Page images and extracted text
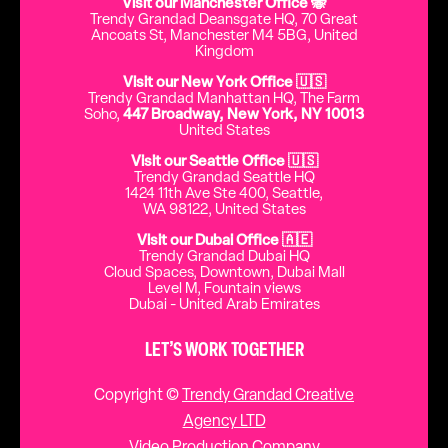
Visit our Manchester Office 🐝
Trendy Grandad Deansgate HQ, 70 Great
Ancoats St, Manchester M4 5BG, United
Kingdom
Visit our New York Office 🇺🇸
Trendy Grandad Manhattan HQ, The Farm
Soho,
447 Broadway, New York, NY 10013
United States
Visit our Seattle Office 🇺🇸
Trendy Grandad Seattle HQ
1424 11th Ave Ste 400, Seattle,
WA 98122, United States
Visit our Dubai Office 🇦🇪
Trendy Grandad Dubai HQ
Cloud Spaces, Downtown, Dubai Mall
Level M, Fountain views
Dubai - United Arab Emirates
LET’S WORK TOGETHER
Copyright ©
Trendy Grandad Creative
Agency LTD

WHAT YOU ARE ASKED TO DO
Search the records for the string "Seattle" and return every line in which it occurs.

EXERCISE OUTPUT
Visit our Seattle Office 🇺🇸
Trendy Grandad Seattle HQ
1424 11th Ave Ste 400, Seattle,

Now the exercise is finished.